(Bloomberg) --Oil surged by the most intraday in three weeks, lifted by broader market strength and optimism over demand recovering this year.
Futures climbed as much as 2.4% in New York on Monday with the S&P 500 rebounding from the worst selloff since October. Meanwhile, Saudi Aramco sees oil demand returning to pre-Covid levels later this year, saying it is confident the worst of the pandemic is now in the rearview mirror.
A significant strengthening has also taken place in the structure of the oil futures curve. Brent’s second-month contract is the most expensive versus a month later in more than a year. The formation -- known as backwardation -- has been growing in recent months and is a sign of market tightness with Saudi Arabia’s unilateral production cuts set to start this month.
“There’s a sense that normalcy will occur and it’s looking more certain,” boosting the outlook for oil demand, said Michael Lynch, president of Strategic Energy & Economic Research. Meanwhile, “the Saudi production cuts start today, and people are focused on falling inventories and how the market is tightening.”
The market still faces lingering near-term risks to global reopening efforts. The outlook for Asian transport fuels has worsened again, with a resurgent coronavirus in the region hampering mobility and likely spurring more Chinese exports of diesel and gasoline. But with money flowing into commodities as vaccines are rolled out, and with OPEC+ still restraining output, there are hopes that inventories will fall sharply this month.

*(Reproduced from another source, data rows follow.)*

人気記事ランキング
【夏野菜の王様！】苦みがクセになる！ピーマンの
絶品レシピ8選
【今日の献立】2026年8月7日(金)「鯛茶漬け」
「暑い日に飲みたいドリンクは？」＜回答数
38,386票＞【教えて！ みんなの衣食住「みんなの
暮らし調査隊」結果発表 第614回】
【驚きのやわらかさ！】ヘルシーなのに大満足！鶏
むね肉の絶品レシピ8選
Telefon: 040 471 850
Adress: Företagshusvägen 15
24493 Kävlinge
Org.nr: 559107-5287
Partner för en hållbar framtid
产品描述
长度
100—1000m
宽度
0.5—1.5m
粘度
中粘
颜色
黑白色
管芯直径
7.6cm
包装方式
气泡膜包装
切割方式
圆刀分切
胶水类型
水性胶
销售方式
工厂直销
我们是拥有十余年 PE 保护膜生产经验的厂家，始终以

“The oil market continues to shake off any fears related to lockdown induced demand destruction as we see evidence that crude supply is shrinking at a faster rate than demand,” TD Securities commodities strategists including Bart Melek said in a note. “Crude oil markets remain in good shape to tighten in 2021, and the latest OPEC data suggest the cartel has been diligent in living up to their deal.”
West Texas Intermediate crude for March rose $1.18 to $53.38 a barrel at 1:30 p.m. in New York
Brent for April settlement advanced $1.21 to $56.25 a barrel
Goldman Sachs Group Inc. said the rebalancing of the oil market continues to beat its above-consensus expectations, with the supply deficit seen averaging 900,000 barrels a day in the first half, compared with an earlier estimate of 500,000.
There were softer signs in the demand outlook from India, though. January diesel sales fell 5% from a month earlier, and were down 2.3% from the same period last year, according to preliminary data from officials with direct knowledge of the matter.
Other oil-market news:
West Africa’s oil exports slumped to the lowest level in at least three years last month, as infrastructure woes for some of Nigeria’s biggest streams combined with gradually waning output in Angola.
Libya’s observed crude and condensate exports declined 13% month-over-month in January as strikes at ports disrupted exports and a major pipeline was taken out of service for a week.
BP Plc will sell a stake in an Omani gas block to Thailand’s national energy firm for $2.6 billion, part of a push to divest billions of dollars of assets and focus more on renewable energy.